Mark Powell from kineto.com talked about offloading data to wifi from the mobile. Increases in data traffic have caused some big headaches for operators, so this is clearly an attractive proposition for them. It is pre-loaded on some devices, partly because there are some custom APIs involved. It uses 3GPP GAN (Generic Access Network) as the underlying technology to get access to the mobile network and is also known under UMA (Unlicensed Mobile Access). Kind of like a ‘soft’ femtocell (I might even go as far as to say a potential femtocell killer). This is being marketed by T-Mobile as ‘Wi-Fi calling’ and Orange as ‘signal boost’. You’re going to get charged for your normal call on top of your broadband fee, but in general the benefits of having a better signal in the house is probably going to be quite attractive to people and may become a standard offering in the future. Kineto also explained that it helps avoid international roaming because once going Wi-Fi it will be just as if you’re in your home country.
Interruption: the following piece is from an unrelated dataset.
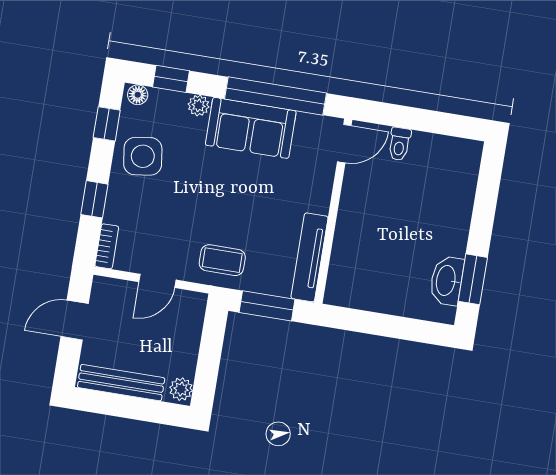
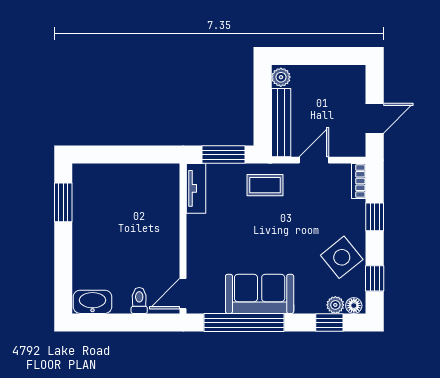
plant: (199, 105) -> (335, 305), moved
side table: (143, 156) -> (342, 257), turned -31
tv unit: (310, 257) -> (196, 188), width x0.71
washbasin: (447, 281) -> (93, 302), moved, turned -90
bench: (121, 383) -> (281, 123), moved, turned 90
As a paranoid security person, I always get a bit concerned when operators rush to a new technology to solve their problems (in this case network load). Converged technologies bring completely new threat scenarios which can re-enable old attacks with new vectors for achieving them. From a security point of view – there are some pretty obvious initial questions that spring to mind:
- What if you’re connected to a rogue router? Is any of my data going to be compromised?
- Is a man-in-the-middle (MITM) attack possible on the access point?
- Can fraud take place?
I searched around and found an interesting whitepaper from Motorola, produced back in 2006 which describes some high level threat scenarios: UMA Security – Beyond Technology . I also found Martin Eriksson’s thesis Security in Unlicensed Mobile Access . This states that the IMSI (International Mobile Subscriber Identity) is not secured well enough, leading to exposure of the subscriber who is attached to the router and therefore their physical location. Note that the thesis was written in 2005 and very much plays this issue down – in 2011 most readers would take a different view on this privacy breach. Issues with authentication and the potential for a MITM attack via the router allowing (fraudulent) free calls for other users of the access point all also seem to be areas of concern as the router would be open to data sniffing (particularly if it is a rogue access point in the first place). The problem here lies in the fact that the user is connecting to a less-trusted component than the normal mobile network, leaving them open to all sorts of potential attacks and manipulation.
Putting expensive hardware security into routers is not something I’ve seen and is difficult to protect – the problems with mobile device security often stem from the fact that you’re putting the device in the hands of your attacker to tamper and play with. There is already a healthy community for router hacking and modification around too such as DD-WRT .
UMA applications on phones need to use shared secrets which are stored on the UICC. It would be interesting to analyse how well protected this data is on the device and whether it would be possible to snatch that data or even whether other attacks could be created on the UICC.
Although some of the issues here may have been addressed by the mobile industry, it seems that UMA could be a bit of a risk for users. (I’d welcome any comments or updates by the way from those in the know). The technology is probably safe at the moment as it is in its infancy and hasn’t crossed the radar of most of the hacking community. However, I for one, will be steering clear for now.